■ **Given passage**
He then tells me of his three daughters that he's pushing through college. I then think, “No wonder he was surprised at me, he's working to pay off what the state won't.”

A situation occurred where I had the same reaction at my 35th reunion for St Ray's. I was introduced to a guy I knew back then and then tried like hell to hide my light horror. The guy, I'll call Phill, looked like he was 69 years old. He was bald, covered in old age spots and sort of hunched. I tried, really tried not to look shocked but you can't hide it all. There are days where I feel that old but I don't look like this guy. We spoke for a few and I just scanned him as we talked. “God...how some people age badly” I thought.

I then looked around at the women. There were a couple of Sloppo-patomuses there but most were average. Though there were a few cheerleader types who must've spent 45 minutes trying to wriggle themselves into a pair of skinny jeans. The desperately thin at 59 years of age.

Since I crashed this party, I had no name tag. When I arrived I just sort of walked past the registration table, got a beer and started schmoozing. I wondered how long I could get away with it. Not too long apparently.

Thirty minutes in a guy comes up to me and asks, “Who are you? You have no name tag? Alot of people seem to think they know you but you have no tag.”

“Nope. I am a 1982 graduate of Saint Rays, but I figured I'd see people I know here.”

“Did you pay?” he asks.

“Nope.” I tell him.

“Well,” he goes on, “don't you think it's unfair that these people paid and you didn't?”

I then tell him why would I? I never attended Tolman high, and I was there for a short time anyway and had NO intention of eating their food. I'm not that much of a leech. I too, have some pride.

“But..the rules...you didn't pay!” he tells me.

I lift my glass of Blue Moon beer to him, sort of toasting him and say, “Ain't it funny how life turns out? How these things occur? You enjoy the party, I know I will.” And I walk off.

I knew that he'd rejoin his group and in about 28 seconds my crime would be broadcast to all there. No problem. I headed downstairs to the bar and ordered a greaseburger. There, I am no longer trespassing on the temporary property of Tolman's 40th that's going on upstairs and I managed to continue my chats with some who were downstairs as well.

■ **Data supplied**

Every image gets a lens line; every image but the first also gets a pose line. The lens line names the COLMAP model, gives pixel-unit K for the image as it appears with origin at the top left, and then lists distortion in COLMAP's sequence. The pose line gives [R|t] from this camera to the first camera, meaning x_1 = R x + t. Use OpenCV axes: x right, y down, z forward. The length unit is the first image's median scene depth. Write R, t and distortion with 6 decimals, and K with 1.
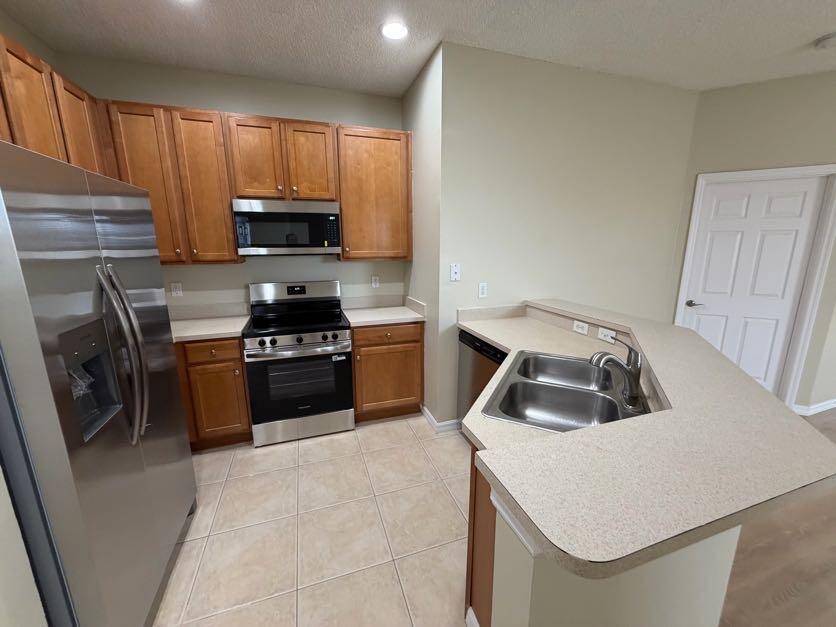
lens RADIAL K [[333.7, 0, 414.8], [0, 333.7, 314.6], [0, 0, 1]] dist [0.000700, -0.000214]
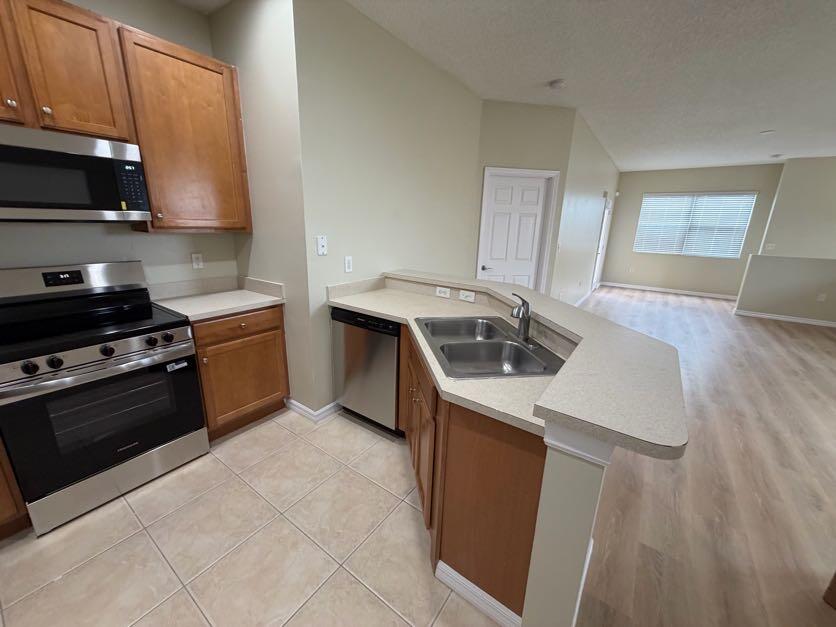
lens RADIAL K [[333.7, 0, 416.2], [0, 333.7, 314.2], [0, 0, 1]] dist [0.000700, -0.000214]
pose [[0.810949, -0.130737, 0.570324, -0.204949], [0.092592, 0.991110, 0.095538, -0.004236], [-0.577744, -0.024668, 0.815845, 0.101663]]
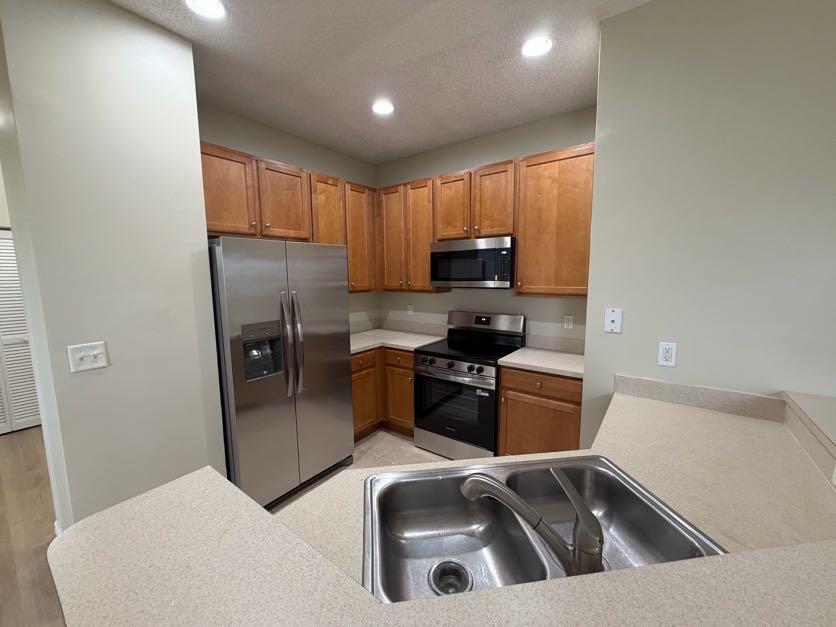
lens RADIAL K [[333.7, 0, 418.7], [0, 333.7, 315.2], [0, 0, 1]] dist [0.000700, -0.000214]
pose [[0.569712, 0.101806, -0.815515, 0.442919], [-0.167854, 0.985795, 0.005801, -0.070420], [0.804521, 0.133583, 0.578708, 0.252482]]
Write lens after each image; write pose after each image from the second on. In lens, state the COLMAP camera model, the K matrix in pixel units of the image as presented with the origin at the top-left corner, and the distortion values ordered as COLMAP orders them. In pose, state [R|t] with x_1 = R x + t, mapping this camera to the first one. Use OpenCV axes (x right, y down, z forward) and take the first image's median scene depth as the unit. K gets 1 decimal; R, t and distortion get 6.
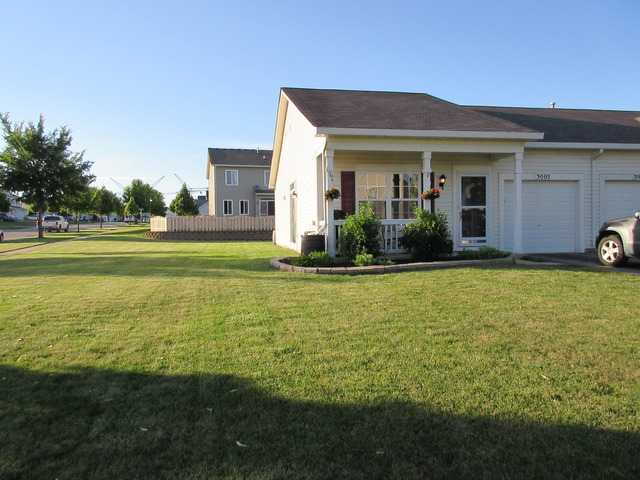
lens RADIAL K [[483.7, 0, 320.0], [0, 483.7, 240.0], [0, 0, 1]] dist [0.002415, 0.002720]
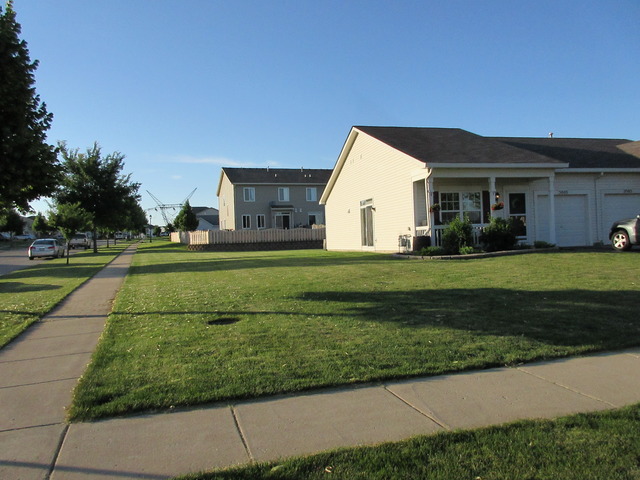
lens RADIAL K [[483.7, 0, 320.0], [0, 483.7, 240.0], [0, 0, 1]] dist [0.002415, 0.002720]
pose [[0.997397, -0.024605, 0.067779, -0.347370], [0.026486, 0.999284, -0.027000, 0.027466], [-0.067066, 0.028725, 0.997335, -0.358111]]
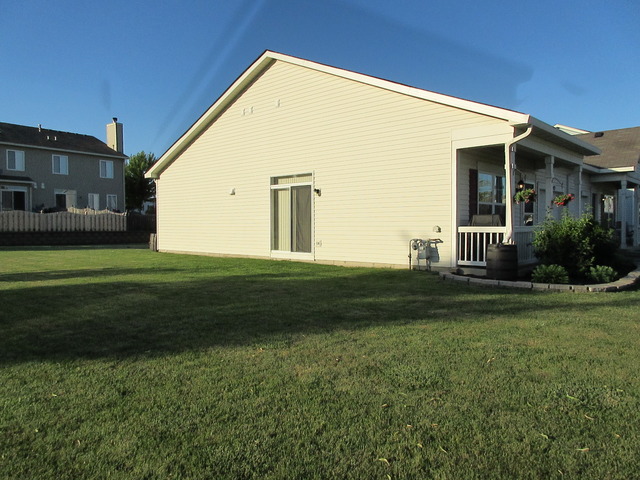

■ **Task to carry out**
Write out, word for word, everything in the reunion passage from "Since I crashed" down to "I tell him.". You won't need the listing for this.

■ **Task answer**
Since I crashed this party, I had no name tag. When I arrived I just sort of walked past the registration table, got a beer and started schmoozing. I wondered how long I could get away with it. Not too long apparently.

Thirty minutes in a guy comes up to me and asks, “Who are you? You have no name tag? Alot of people seem to think they know you but you have no tag.”

“Nope. I am a 1982 graduate of Saint Rays, but I figured I'd see people I know here.”

“Did you pay?” he asks.

“Nope.” I tell him.